How a SOC works (and doesn’t)

The operating theory behind a SOC is that if you collect enough data across the enterprise through various IT and security tools, then use analysis platforms to rank and visualize the alerts from different tools, then finally deploy a tiered analyst team to manage and respond to the alerts, then surely, most or all cyberattacks will be spotted quickly and handled before they cause real damage. Real-world experience tells us otherwise.

There are several reasons why the SOC model is broken. In the first place, all those security tools issue lots of alerts—thousands of them, many of which are benign. For example, a user who’s typically in the office logging in from a remote location could trigger an alert, or a user logging in outside of business hours could trigger an alert.

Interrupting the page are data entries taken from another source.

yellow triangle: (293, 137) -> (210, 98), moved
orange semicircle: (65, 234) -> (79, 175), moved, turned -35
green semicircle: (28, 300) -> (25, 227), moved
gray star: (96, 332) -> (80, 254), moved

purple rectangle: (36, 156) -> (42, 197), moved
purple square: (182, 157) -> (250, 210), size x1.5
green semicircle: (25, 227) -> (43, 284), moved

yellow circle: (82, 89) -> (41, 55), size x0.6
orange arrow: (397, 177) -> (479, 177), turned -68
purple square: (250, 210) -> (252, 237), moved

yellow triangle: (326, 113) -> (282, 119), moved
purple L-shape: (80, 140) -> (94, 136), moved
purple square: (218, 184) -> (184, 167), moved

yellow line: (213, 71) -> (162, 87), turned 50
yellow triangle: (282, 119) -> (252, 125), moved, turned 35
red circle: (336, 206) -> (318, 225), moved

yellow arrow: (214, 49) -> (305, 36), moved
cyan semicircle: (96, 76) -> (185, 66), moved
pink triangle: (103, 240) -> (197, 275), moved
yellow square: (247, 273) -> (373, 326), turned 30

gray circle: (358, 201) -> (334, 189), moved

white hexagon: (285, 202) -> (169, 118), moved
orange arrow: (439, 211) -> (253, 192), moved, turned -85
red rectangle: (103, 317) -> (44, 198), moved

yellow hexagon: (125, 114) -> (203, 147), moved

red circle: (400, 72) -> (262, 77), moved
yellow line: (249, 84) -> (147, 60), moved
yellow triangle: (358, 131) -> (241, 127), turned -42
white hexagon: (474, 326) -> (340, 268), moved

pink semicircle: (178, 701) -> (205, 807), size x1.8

Security analysts must deal with hundreds or thousands of these “false positive” alerts each day.


Figure 1: A SOC in action

Another reason why SOCs fail is that each of the discrete cybersecurity tools in use has its own data format and often, its own console, and ultimately only depicts a single aspect of the organization’s security posture. In today’s world, many complex cyberattacks occur through two or more vectors. It’s not just somebody banging against a firewall; it could be a phishing attack through email, or a virus downloaded during a routine program update (as with the SolarWinds attack). The problem is that in a SOC, nobody natively sees the whole picture—that picture must be manually correlated across thousands of alerts by teams of analysts. Because this process is manual, it does not allow for robust automation, nor does it allow every alert to get attention.

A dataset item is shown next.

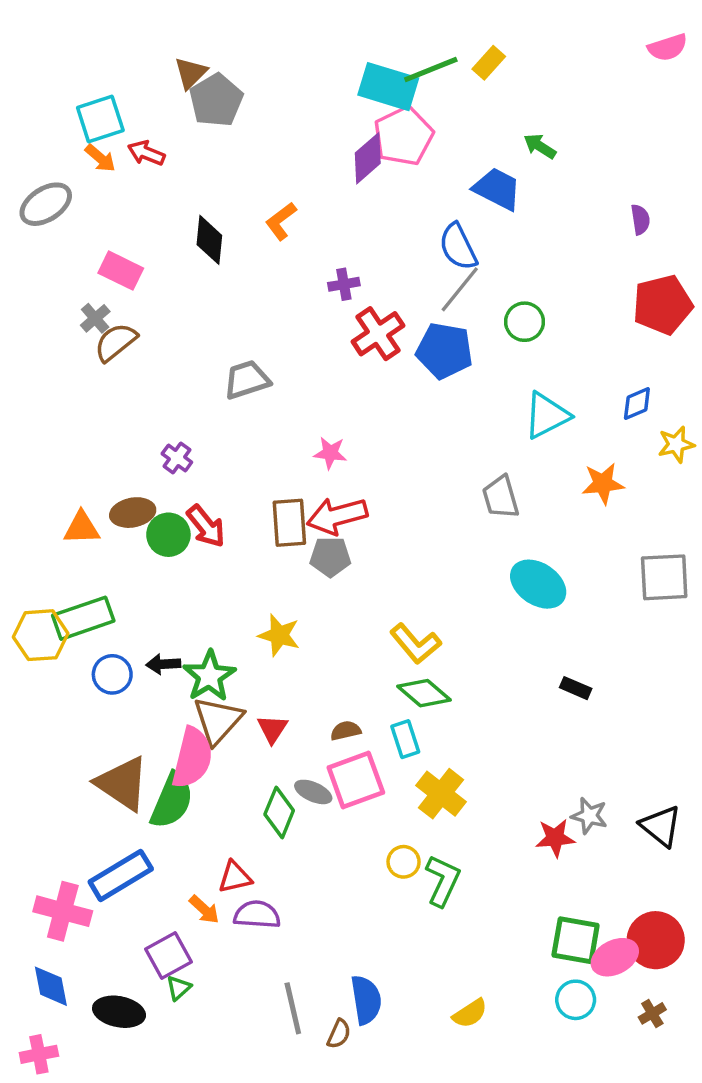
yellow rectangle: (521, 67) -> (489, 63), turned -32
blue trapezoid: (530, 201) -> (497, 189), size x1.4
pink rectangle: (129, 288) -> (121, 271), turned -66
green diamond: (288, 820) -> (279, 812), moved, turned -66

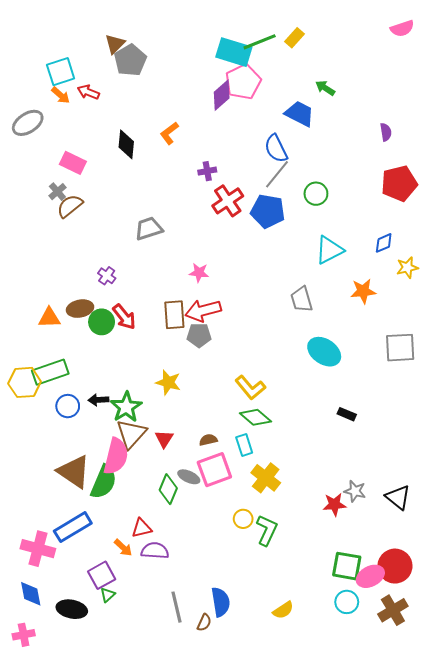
brown cross: (652, 1013) -> (393, 610), size x1.8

So, there are too many alerts, too many tools, and not enough automatic data correlation among tools. But there’s also another problem: not enough analysts. A global study of cybersecurity professionals by Information Systems Security Association (ISSA) and industry analyst firm Enterprise Strategy Group (ESG) reports that under-investment in cybersecurity tools, combined with the challenge of additional workloads for analysts, is causing a skills shortage that's leading to unfilled jobs and high burnout among information security staff. And that also drives analyst costs up: a top-tier cybersecurity analyst can earn $200,000 per year.

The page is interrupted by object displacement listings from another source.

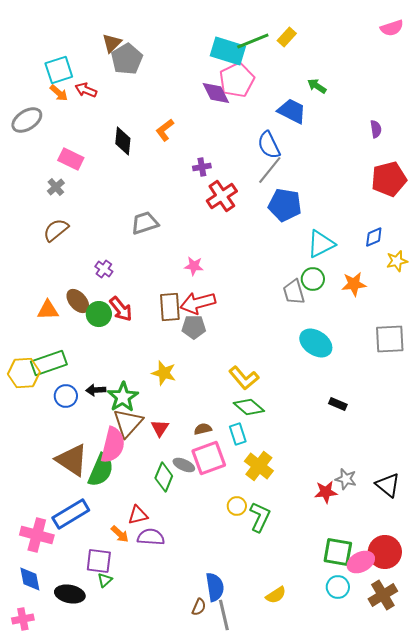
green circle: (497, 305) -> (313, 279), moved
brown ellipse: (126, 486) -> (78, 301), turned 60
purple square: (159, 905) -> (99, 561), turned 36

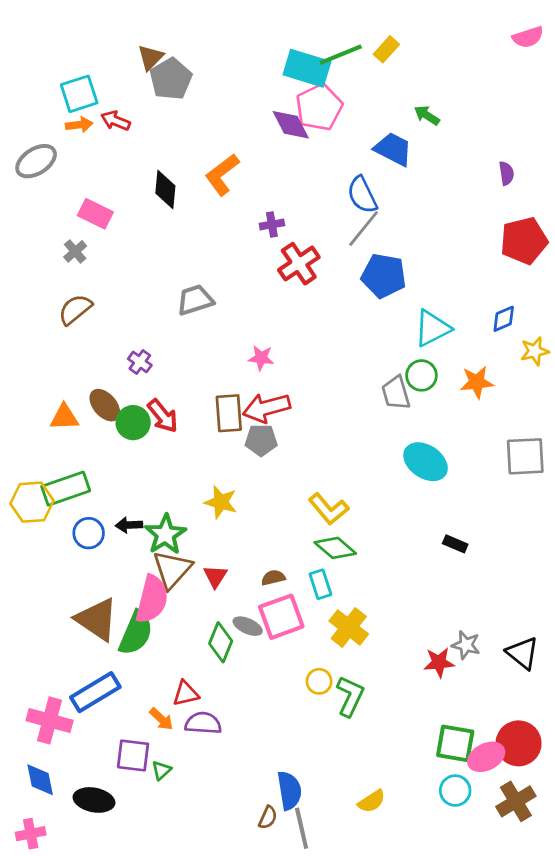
orange arrow: (59, 93) -> (79, 125), turned -48
orange L-shape: (165, 130) -> (222, 175), size x1.4
green triangle: (105, 580) -> (161, 770), moved

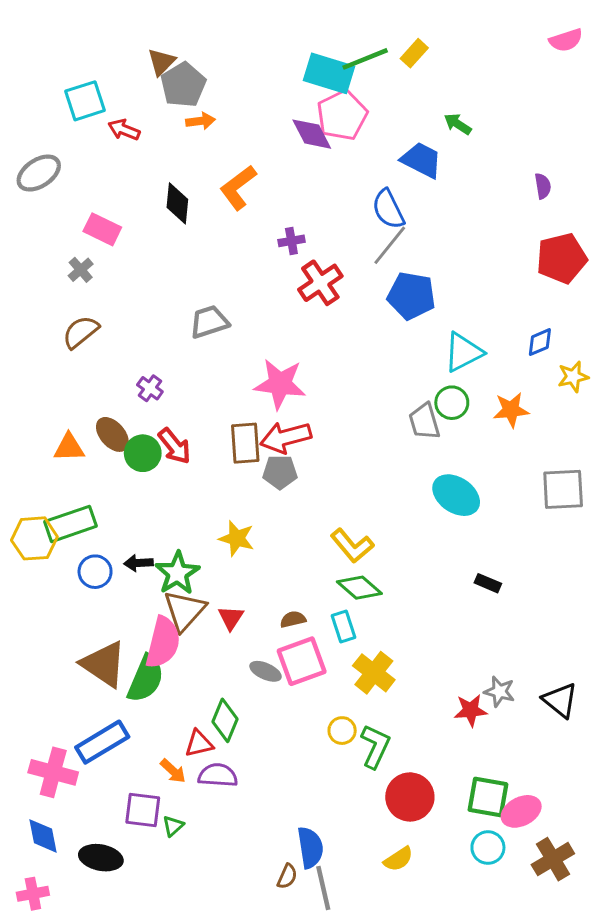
orange arrow: (79, 125) -> (201, 121), moved
pink star: (261, 358) -> (280, 384), size x1.8
green diamond: (221, 642) -> (225, 720), moved
red circle: (519, 743) -> (410, 797), moved

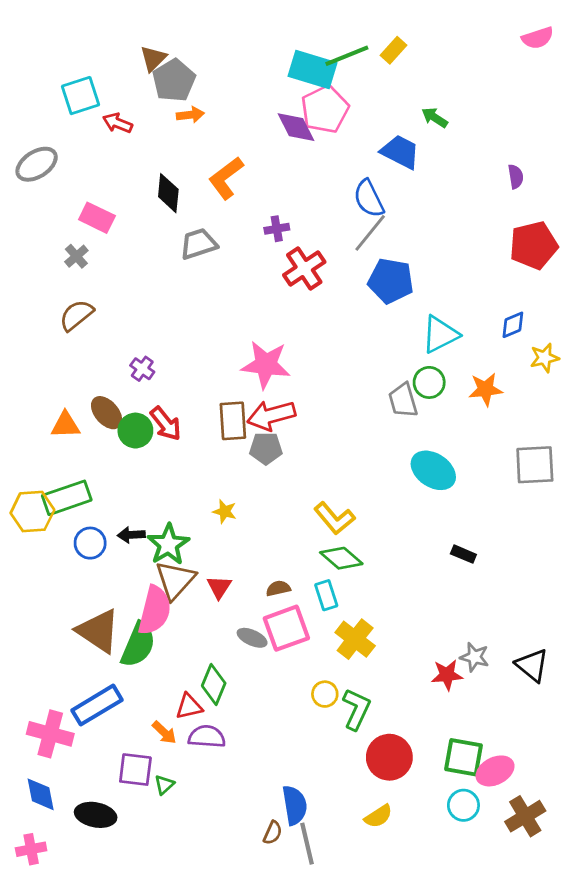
gray trapezoid: (209, 322) -> (199, 244), moved
yellow star: (237, 538) -> (225, 511), size x0.7

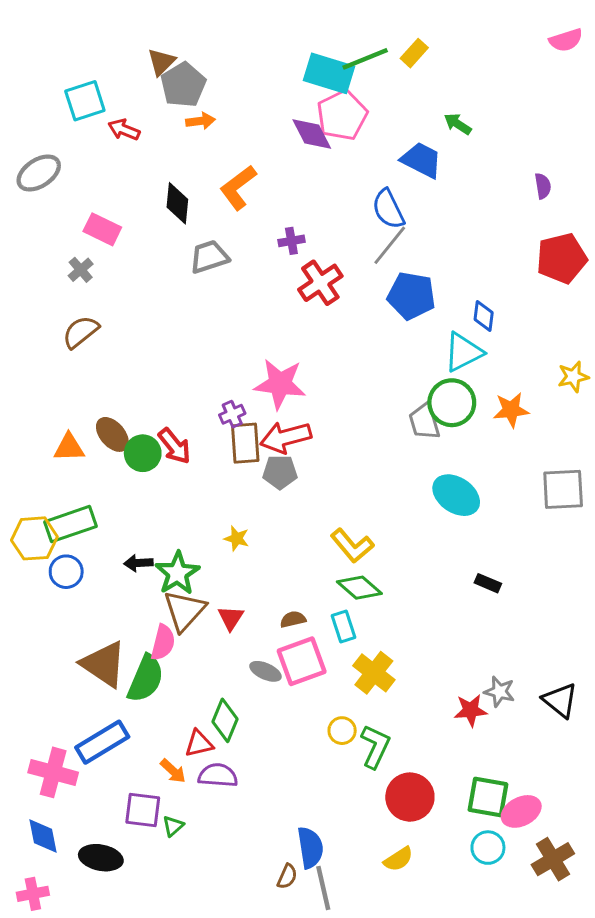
blue diamond: (513, 325) -> (484, 316), moved, turned -60
purple cross: (142, 369) -> (232, 414), moved, turned 30
green circle: (429, 382) -> (452, 403), size x1.4
blue circle: (90, 543) -> (66, 572), moved
pink semicircle: (155, 610) -> (163, 642), size x0.7

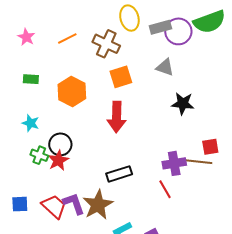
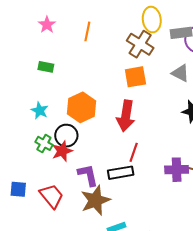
orange line: (67, 38) -> (87, 31), turned -60
brown cross: (106, 44) -> (140, 44), moved
orange hexagon: (72, 92) -> (82, 107), moved
red line: (165, 189) -> (134, 152), moved, turned 42
purple L-shape: (74, 204) -> (88, 175), moved

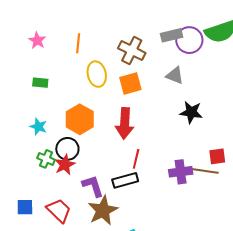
yellow ellipse: (152, 20) -> (97, 74), moved

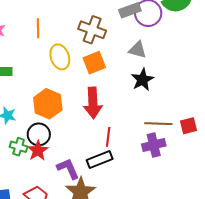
black star: (191, 112) -> (142, 80), moved, turned -30
brown line: (205, 171) -> (158, 124), moved

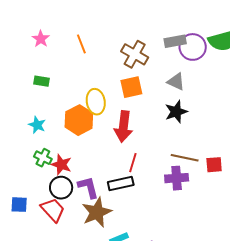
orange line: (38, 28) -> (81, 44), turned -30
yellow ellipse: (60, 57) -> (96, 102), moved
black circle: (39, 134) -> (61, 188), moved
red star: (38, 151) -> (61, 165), turned -30

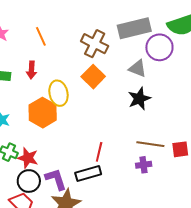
gray rectangle: (175, 41) -> (134, 28), size x1.5
purple circle: (193, 47) -> (159, 47), moved
orange square: (131, 87) -> (93, 77), turned -30
red arrow: (123, 127) -> (31, 70), moved, size x0.6
purple cross: (177, 178) -> (144, 165), size x0.7

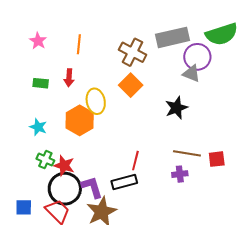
orange line: (41, 36) -> (79, 44), turned 30
gray triangle: (138, 68) -> (191, 74), moved
black circle: (29, 181) -> (65, 189), size x1.4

Of course, all of this is happening in a world where cyberattacks are growing more sophisticated and numerous by the month.

SOCless—another way

But what if companies abandoned the SOC idea? What if they distributed their cyber-defenses geographically and to a team of infrastructure experts? What if a platform automated away the mundane work of responding to low-priority alerts and the complex work of correlating across all IT and security tools? What if analysts spent their time proactively looking for threats and implementing best practice policies? What if alert fatigue didn’t exist? Is this possible?

It is. We can look to software development teams for an example of how it might work. In DevOps, a modern approach to software development, the best software companies in the world don’t line up their developers in rows in one room. They have systems that allow asynchronous collaborations from distributed people around the world. But there’s a lot more to it than just where people sit.